WHAT YOU HAVE TO DO: The word to find is "RANGKA". State how many lines below contain it, giving only the number.

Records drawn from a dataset
::::
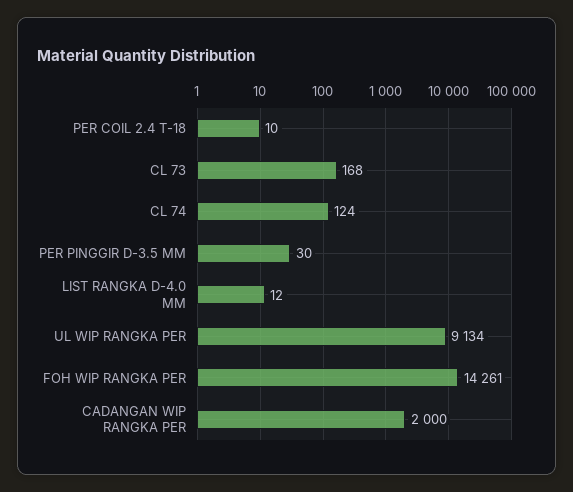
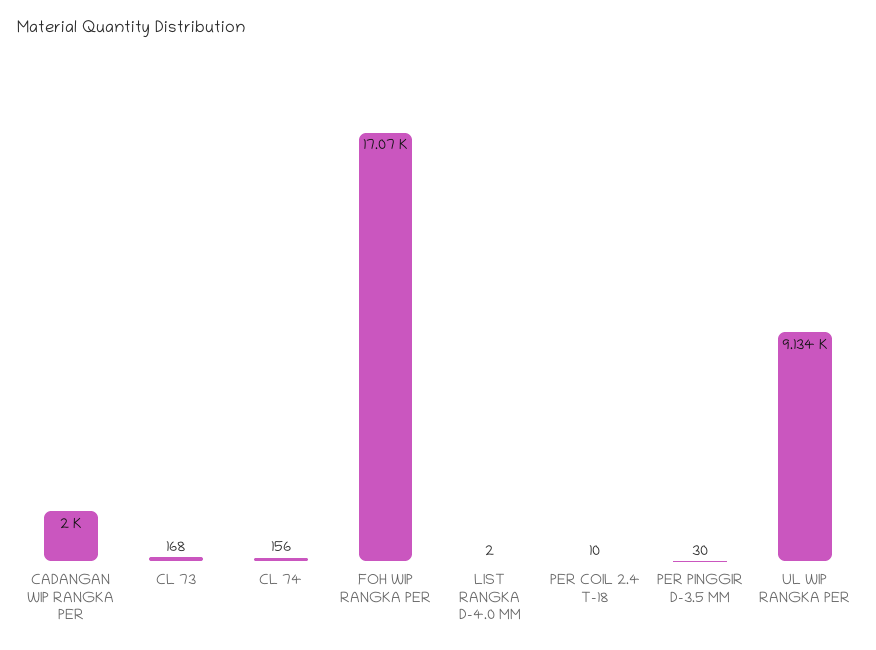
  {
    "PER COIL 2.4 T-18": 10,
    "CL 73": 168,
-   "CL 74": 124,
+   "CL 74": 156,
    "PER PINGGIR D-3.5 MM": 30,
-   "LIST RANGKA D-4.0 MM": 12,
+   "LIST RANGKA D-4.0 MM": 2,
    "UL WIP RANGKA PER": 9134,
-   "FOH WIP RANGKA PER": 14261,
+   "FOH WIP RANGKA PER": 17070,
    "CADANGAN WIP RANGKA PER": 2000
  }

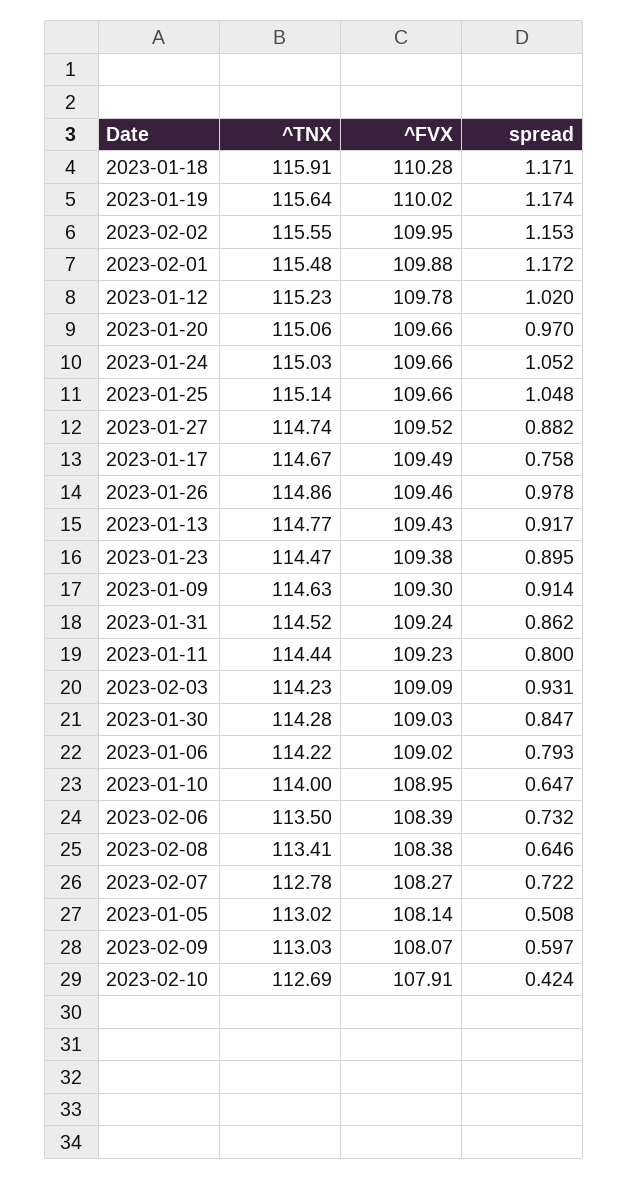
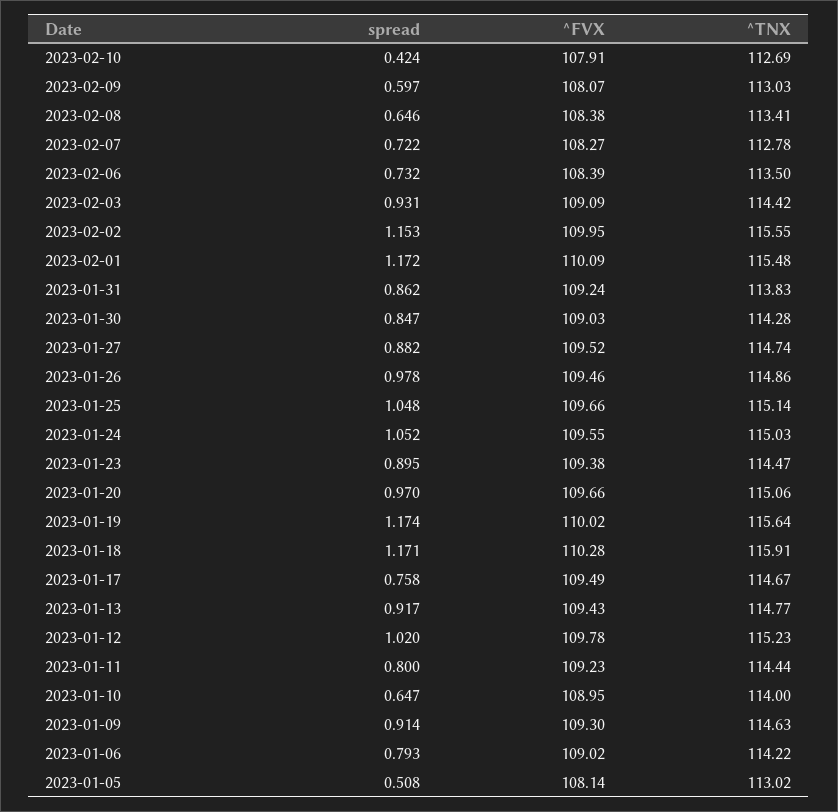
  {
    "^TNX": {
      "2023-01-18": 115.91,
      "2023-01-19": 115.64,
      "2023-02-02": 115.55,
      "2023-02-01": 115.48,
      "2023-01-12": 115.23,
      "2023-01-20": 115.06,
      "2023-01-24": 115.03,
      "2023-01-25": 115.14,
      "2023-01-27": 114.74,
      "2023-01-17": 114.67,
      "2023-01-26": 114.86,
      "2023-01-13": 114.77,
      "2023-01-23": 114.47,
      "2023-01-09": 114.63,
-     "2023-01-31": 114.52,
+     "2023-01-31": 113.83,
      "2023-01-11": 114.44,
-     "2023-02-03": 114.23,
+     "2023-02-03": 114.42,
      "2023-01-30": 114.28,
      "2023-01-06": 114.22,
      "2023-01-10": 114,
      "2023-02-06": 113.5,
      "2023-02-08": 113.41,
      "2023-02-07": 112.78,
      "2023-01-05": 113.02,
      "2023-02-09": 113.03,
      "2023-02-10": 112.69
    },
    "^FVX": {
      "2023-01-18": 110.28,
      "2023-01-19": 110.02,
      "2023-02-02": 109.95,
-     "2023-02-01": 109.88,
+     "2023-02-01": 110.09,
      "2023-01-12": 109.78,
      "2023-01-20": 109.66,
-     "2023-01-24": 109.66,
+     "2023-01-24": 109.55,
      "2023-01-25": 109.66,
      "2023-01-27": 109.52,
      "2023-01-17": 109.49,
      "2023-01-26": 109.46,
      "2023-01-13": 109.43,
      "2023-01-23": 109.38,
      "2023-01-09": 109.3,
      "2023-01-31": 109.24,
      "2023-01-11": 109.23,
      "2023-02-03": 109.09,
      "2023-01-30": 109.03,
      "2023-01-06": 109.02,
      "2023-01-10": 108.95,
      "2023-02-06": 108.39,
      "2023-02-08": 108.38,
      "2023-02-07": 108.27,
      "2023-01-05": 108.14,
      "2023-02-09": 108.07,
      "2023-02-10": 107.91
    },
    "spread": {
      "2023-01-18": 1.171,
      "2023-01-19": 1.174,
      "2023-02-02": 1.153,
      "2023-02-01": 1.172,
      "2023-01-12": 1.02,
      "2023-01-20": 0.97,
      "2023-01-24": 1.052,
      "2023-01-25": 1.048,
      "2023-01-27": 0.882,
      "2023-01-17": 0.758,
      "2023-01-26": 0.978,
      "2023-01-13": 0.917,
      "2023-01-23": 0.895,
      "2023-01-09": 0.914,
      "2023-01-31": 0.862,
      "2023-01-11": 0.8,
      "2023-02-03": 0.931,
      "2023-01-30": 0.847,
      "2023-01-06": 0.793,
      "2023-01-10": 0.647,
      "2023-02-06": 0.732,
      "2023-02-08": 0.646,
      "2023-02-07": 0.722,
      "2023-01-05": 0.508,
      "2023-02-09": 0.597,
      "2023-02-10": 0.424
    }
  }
::::
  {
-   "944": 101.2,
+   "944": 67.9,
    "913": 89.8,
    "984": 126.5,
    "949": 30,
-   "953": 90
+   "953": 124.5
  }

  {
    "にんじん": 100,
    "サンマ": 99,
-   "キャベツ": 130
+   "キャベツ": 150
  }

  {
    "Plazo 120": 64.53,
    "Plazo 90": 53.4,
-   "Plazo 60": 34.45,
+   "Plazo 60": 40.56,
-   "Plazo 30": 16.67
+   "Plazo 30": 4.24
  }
::::
SOLVED PROBLEM: 6